> Your goal
Transcribe all the records exactly and omit any images they hold.

> Records for processing

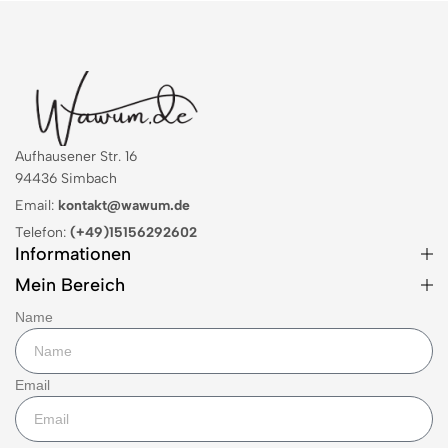
Aufhausener Str. 16
94436 Simbach
Email:
kontakt@wawum.de
Telefon:
(+49)15156292602
Informationen
Mein Bereich
Name
Email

> The answer
Aufhausener Str. 16
94436 Simbach
Email:
kontakt@wawum.de
Telefon:
(+49)15156292602
Informationen
Mein Bereich
Name
Email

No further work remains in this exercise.